- Born: Stephen G. Perlman
- Education: Columbia University (BA)
- Occupations: Electronic engineer and software inventor and entrepreneur
- Known for: QuickTime, WebTV, pCell, OnLive, Mova

= Steve Perlman (entrepreneur) =

Entrepreneur

Stephen G. "Steve" Perlman is an entrepreneur and inventor of Internet, entertainment, multimedia, consumer electronics and communications technologies and services. He is best known for the development of QuickTime, WebTV, OnLive, pCell and Mova Contour facial capture technologies. In addition to founding startup companies, Perlman was a Microsoft division president and a principal scientist at Apple Computer.

While a prolific entrepreneur, his management style has sometimes been called into question.

==Biography==
Perlman built his first computer from a kit during high school in 1976. He designed and built several computers, graphics video systems, modems, displays, audio systems, interface devices and video games, as well as software. He graduated from Columbia University in 1983.

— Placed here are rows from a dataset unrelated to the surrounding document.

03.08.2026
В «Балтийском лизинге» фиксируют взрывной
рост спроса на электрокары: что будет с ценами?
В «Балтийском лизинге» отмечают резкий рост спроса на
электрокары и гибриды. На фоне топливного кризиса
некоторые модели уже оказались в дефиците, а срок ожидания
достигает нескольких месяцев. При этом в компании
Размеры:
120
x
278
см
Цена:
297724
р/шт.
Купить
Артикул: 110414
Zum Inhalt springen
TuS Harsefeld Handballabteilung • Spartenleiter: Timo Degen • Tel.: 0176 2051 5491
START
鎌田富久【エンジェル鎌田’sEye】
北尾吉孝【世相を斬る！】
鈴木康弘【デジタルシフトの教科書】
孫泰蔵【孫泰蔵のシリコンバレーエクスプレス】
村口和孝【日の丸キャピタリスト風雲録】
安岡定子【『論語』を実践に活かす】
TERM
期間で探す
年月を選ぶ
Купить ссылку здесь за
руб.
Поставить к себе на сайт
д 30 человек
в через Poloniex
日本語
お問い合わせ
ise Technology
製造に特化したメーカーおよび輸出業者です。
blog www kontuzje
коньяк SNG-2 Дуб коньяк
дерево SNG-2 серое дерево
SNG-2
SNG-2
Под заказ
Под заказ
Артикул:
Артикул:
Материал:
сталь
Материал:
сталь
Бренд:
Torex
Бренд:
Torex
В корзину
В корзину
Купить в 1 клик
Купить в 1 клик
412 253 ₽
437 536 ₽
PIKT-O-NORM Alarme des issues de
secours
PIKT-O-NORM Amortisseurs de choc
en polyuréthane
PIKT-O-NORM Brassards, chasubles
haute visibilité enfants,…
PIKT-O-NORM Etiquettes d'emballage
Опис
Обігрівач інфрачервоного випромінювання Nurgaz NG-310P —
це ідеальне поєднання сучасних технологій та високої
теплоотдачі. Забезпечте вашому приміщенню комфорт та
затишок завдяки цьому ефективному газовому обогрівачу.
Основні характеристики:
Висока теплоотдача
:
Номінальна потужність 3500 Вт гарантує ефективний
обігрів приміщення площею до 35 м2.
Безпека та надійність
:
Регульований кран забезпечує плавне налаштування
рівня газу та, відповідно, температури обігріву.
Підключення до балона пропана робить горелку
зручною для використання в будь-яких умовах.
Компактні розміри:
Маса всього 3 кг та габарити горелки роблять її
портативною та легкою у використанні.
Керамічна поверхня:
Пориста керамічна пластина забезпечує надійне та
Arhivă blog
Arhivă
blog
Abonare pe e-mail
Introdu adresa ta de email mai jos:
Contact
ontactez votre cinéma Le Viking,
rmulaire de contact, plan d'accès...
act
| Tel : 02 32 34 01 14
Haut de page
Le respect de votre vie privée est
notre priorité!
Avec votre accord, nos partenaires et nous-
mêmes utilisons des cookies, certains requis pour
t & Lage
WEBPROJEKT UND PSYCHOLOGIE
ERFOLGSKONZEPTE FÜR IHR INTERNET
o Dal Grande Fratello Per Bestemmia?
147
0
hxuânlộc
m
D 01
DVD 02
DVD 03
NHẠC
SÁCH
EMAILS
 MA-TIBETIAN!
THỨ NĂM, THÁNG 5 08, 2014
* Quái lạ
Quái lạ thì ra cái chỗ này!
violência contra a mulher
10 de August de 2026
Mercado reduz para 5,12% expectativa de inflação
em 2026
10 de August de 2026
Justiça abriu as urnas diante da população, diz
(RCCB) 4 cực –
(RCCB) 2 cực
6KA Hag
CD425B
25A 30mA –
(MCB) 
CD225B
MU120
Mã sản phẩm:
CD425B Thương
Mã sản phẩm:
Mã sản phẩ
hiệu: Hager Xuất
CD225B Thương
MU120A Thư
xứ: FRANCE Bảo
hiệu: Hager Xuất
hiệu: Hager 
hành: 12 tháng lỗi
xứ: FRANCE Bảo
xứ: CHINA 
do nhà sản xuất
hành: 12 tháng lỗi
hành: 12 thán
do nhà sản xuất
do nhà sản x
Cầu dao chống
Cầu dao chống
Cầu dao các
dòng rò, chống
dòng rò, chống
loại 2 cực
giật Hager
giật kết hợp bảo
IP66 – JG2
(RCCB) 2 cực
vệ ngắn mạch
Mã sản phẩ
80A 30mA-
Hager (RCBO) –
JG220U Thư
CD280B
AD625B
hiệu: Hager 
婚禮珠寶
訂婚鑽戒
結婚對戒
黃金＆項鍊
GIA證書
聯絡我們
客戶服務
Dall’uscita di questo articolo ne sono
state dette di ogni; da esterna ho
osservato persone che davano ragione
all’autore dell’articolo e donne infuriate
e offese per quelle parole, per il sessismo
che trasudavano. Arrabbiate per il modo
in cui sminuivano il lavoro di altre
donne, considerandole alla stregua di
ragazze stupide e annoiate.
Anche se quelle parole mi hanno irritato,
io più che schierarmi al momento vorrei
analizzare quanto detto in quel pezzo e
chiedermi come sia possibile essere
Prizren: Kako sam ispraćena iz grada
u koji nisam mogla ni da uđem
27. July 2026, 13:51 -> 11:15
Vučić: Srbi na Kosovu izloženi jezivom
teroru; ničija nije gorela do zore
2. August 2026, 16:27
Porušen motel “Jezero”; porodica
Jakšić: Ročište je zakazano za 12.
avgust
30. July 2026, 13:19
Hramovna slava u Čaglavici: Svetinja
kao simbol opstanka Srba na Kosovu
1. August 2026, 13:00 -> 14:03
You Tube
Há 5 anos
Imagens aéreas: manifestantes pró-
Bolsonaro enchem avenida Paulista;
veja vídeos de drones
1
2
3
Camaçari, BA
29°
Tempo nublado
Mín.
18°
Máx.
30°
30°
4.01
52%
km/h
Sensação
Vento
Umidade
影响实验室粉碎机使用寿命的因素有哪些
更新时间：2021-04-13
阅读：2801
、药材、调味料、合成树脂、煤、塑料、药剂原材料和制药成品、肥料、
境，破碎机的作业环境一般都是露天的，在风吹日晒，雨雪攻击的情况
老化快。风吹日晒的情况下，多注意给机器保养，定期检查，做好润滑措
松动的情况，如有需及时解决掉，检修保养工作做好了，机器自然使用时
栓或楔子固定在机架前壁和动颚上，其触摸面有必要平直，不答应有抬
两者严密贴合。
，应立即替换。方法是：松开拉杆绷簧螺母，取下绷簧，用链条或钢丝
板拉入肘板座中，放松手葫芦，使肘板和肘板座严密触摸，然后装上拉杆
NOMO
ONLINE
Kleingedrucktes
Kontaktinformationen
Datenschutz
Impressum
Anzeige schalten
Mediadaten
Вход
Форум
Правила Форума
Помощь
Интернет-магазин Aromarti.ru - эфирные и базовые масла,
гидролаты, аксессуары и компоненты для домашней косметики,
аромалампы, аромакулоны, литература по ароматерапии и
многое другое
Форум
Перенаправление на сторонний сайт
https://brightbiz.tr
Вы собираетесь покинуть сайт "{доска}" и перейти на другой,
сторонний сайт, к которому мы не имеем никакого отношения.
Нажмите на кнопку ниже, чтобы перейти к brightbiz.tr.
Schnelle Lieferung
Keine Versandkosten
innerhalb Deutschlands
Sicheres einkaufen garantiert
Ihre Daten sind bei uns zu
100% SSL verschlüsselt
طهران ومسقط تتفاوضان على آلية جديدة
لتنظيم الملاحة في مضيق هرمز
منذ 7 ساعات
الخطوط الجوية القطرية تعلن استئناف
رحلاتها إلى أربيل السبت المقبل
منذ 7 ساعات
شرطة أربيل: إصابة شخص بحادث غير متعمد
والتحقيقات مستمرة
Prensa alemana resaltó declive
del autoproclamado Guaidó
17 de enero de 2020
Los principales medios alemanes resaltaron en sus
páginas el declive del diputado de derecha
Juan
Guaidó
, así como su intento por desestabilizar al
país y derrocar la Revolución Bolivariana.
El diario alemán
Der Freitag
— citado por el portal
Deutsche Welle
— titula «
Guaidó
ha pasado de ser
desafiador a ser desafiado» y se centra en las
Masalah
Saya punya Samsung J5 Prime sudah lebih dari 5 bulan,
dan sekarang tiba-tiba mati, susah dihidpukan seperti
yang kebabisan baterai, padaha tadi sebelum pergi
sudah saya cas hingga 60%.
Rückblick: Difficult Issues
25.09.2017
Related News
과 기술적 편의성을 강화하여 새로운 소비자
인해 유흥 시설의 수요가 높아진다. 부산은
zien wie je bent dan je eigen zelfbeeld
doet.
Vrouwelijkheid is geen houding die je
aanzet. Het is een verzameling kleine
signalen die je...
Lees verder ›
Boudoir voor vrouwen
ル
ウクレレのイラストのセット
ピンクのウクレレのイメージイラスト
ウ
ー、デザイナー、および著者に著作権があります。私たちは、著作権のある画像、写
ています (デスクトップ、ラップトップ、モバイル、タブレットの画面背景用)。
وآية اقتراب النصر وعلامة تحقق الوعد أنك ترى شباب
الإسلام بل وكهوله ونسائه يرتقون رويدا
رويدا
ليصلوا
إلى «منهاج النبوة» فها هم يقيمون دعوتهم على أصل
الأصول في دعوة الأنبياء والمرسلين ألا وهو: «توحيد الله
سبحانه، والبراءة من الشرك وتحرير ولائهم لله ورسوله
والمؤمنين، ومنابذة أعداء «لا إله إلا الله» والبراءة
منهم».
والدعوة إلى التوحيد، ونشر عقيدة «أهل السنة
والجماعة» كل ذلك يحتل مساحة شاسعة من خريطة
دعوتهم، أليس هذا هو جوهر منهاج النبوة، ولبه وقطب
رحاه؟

In 1983 and 1984, Perlman designed a parallel-processing graphics system at Atari. At Coleco, Perlman developed a massively-parallel 3D animation chip and a software-based high-speed modem. In 1985 Perlman joined Apple Computer on the development team of some Macintosh multimedia technology including Road pizza, the video codec used by the first version of QuickTime.

In 1990, Perlman left Apple to join General Magic, where he designed its second-generation technology.

In 1994, Perlman cofounded Catapult Entertainment and was its Chief technology officer. Catapult developed XBAND modems for the Sega Genesis and Super Nintendo Entertainment System video game consoles that enabled online features for multiplayer video games.

In 1995, Perlman created, cofounded, and was the chief executive of WebTV Networks. WebTV, introduced in 1996, was one of the earliest products to connect the Internet to television. Less than 2 years after it was founded, WebTV was acquired by Microsoft Corporation for $425 million, and renamed as MSN TV. Microsoft's acquisition of WebTV also brought the teams that created the Microsoft TV platforms, including the hardware for Microsoft's Xbox 360.

Perlman left Microsoft in 1999 to found Rearden Steel, later renamed Rearden, Limited, a business incubator for new companies in media and entertainment technology. In 2001, Rearden Steel raised $67 million in venture funding.
In 2000, Rearden founded Moxi Digital, Inc., which developed a combination digital video recorder, DVD player, digital music jukebox, and television set-top box. Moxi merged with Microsoft founder Paul Allen's Digeo in 2002.

In 2004, Rearden founded MOVA, which was spun off from Rearden in 2007 as an OnLive subsidiary. MOVA offers motion-capture services in the San Francisco Bay Area, with Perlman as its president. In 2006 Perlman unveiled Mova's Contour, a digital multi-camera system that captures and tracks detailed surface data and textures for post-production manipulation. It was used for 3D volumetric shape capture of Brad Pitt's face in the film The Curious Case of Benjamin Button, which received the 2008 Academy Award for Achievement in Visual Effects for the photorealism achieved in computer-generated reverse-aging of Brad Pitt's face.

In 2007, Rearden spun-out OnLive, which in 2009 announced the OnLive on-demand video game service and MicroConsole TV adapter, with Perlman as its president and CEO. The game service started in June, 2010 in the US and September 22, 2011 in the UK. It was initially offered on the PC, Macintosh and TV via OnLive's MicroConsole, and then on other devices. By December 2011, OnLive's catalog had grown to over 30 games, with about 3 games supporting touchscreen control. In August 2012, OnLive filed for bankruptcy and was sold to one of its investors and Perlman left the company under allegations that his ego had prevented a successful exit for the company.

In 2011, Perlman announced that he and colleagues in a company called Artemis Networks invented an experimental wireless communications system. In early 2014, Perlman launched his Distributed-Input-Distributed-Output (DIDO) technology commercially as Artemis Networks's pCell, promising much higher speeds than existing 4G mobile networks are capable of. The company claimed it could also transmit power.